[Exercise objective]
The answer is to be an exact copy of the lines below running from the line with "Board of Trustees Meeting" down to the line with "Dumont also reported", both ends included, and nothing more.

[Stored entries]
.....

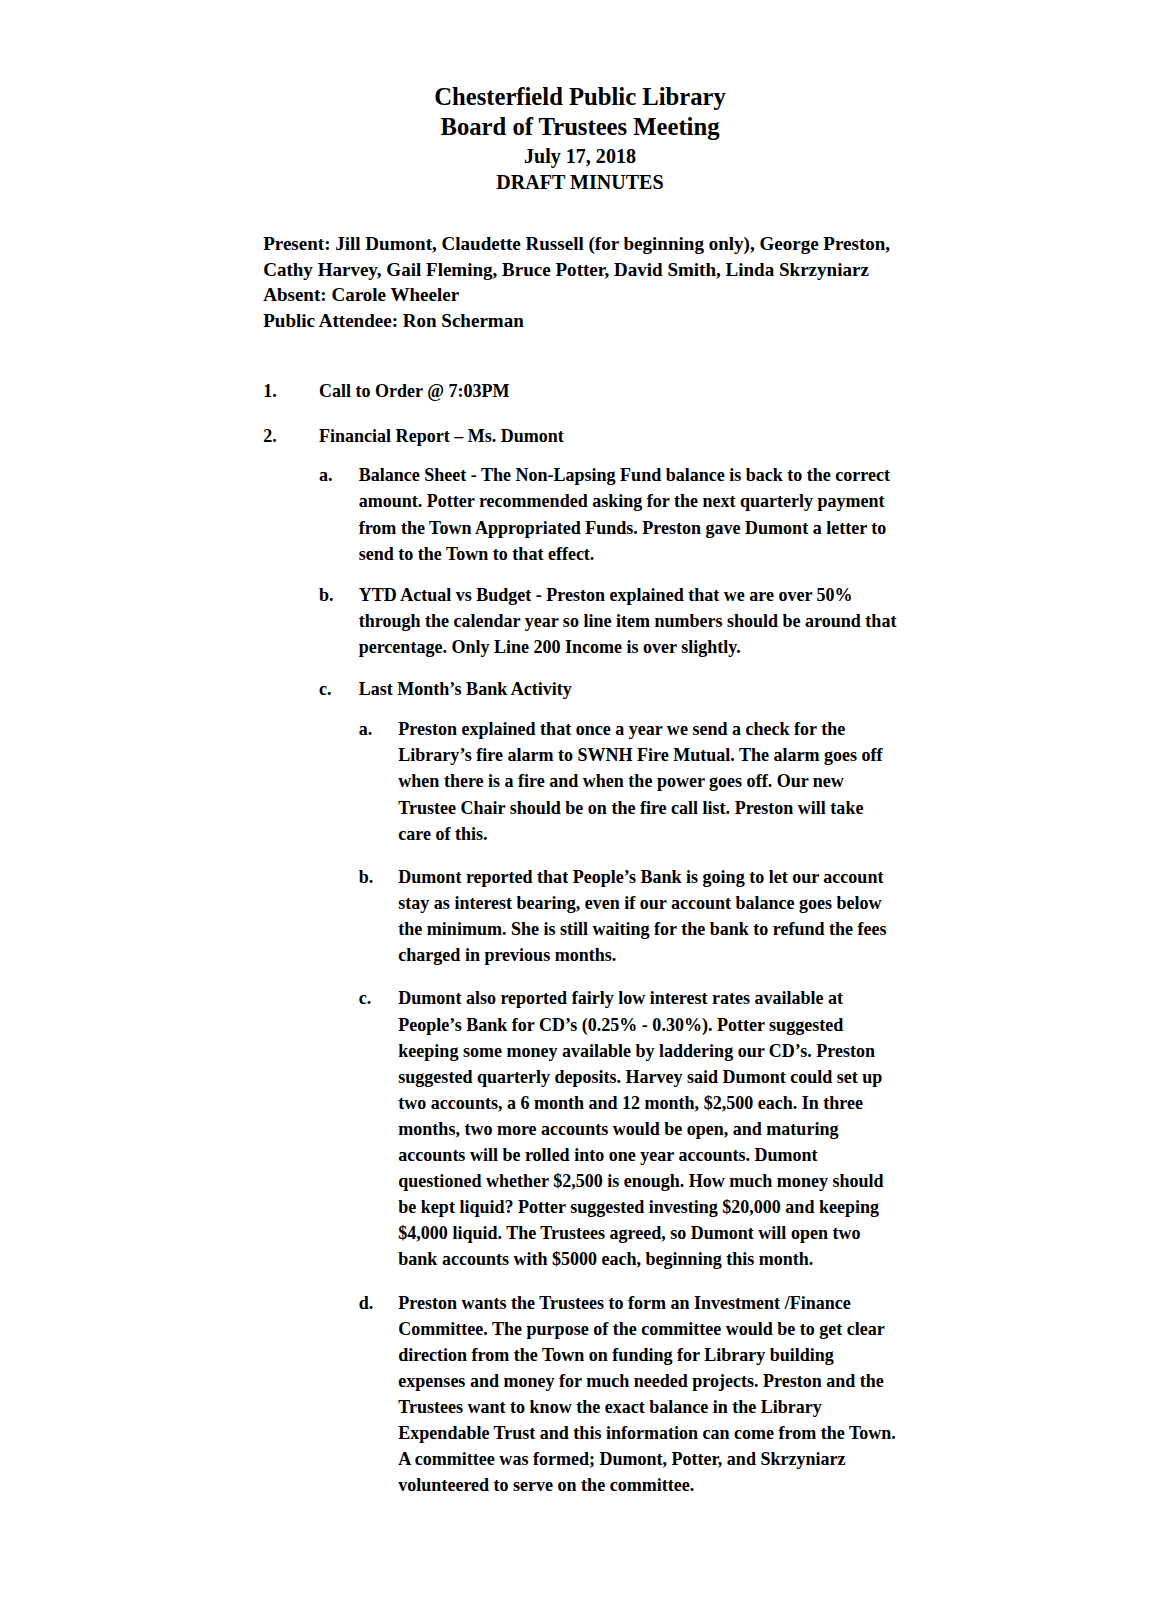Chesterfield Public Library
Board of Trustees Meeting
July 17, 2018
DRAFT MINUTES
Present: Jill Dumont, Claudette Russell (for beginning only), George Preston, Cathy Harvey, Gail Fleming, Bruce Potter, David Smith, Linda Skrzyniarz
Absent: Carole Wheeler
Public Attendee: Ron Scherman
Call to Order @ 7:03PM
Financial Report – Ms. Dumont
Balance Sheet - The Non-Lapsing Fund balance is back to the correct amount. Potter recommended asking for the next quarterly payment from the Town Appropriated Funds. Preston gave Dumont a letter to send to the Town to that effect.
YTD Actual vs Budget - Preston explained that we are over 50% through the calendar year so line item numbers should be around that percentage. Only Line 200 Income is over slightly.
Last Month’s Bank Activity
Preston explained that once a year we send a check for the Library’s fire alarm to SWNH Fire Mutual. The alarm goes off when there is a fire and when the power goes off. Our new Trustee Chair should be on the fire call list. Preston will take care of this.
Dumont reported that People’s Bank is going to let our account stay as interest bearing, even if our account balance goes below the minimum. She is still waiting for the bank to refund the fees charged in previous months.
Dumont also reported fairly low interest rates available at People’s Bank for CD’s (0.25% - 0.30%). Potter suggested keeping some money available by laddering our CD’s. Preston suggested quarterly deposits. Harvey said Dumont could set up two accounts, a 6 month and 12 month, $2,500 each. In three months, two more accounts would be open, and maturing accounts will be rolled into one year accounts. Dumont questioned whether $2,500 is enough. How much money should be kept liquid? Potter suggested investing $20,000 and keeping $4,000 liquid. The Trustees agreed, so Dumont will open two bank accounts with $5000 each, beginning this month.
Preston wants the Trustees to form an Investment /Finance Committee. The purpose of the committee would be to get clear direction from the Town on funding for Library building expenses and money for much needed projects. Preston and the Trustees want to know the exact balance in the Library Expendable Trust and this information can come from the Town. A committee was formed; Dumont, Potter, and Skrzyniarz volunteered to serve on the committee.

.....

[Written answer]
Board of Trustees Meeting
July 17, 2018
DRAFT MINUTES
Present: Jill Dumont, Claudette Russell (for beginning only), George Preston, Cathy Harvey, Gail Fleming, Bruce Potter, David Smith, Linda Skrzyniarz
Absent: Carole Wheeler
Public Attendee: Ron Scherman
Call to Order @ 7:03PM
Financial Report – Ms. Dumont
Balance Sheet - The Non-Lapsing Fund balance is back to the correct amount. Potter recommended asking for the next quarterly payment from the Town Appropriated Funds. Preston gave Dumont a letter to send to the Town to that effect.
YTD Actual vs Budget - Preston explained that we are over 50% through the calendar year so line item numbers should be around that percentage. Only Line 200 Income is over slightly.
Last Month’s Bank Activity
Preston explained that once a year we send a check for the Library’s fire alarm to SWNH Fire Mutual. The alarm goes off when there is a fire and when the power goes off. Our new Trustee Chair should be on the fire call list. Preston will take care of this.
Dumont reported that People’s Bank is going to let our account stay as interest bearing, even if our account balance goes below the minimum. She is still waiting for the bank to refund the fees charged in previous months.
Dumont also reported fairly low interest rates available at People’s Bank for CD’s (0.25% - 0.30%). Potter suggested keeping some money available by laddering our CD’s. Preston suggested quarterly deposits. Harvey said Dumont could set up two accounts, a 6 month and 12 month, $2,500 each. In three months, two more accounts would be open, and maturing accounts will be rolled into one year accounts. Dumont questioned whether $2,500 is enough. How much money should be kept liquid? Potter suggested investing $20,000 and keeping $4,000 liquid. The Trustees agreed, so Dumont will open two bank accounts with $5000 each, beginning this month.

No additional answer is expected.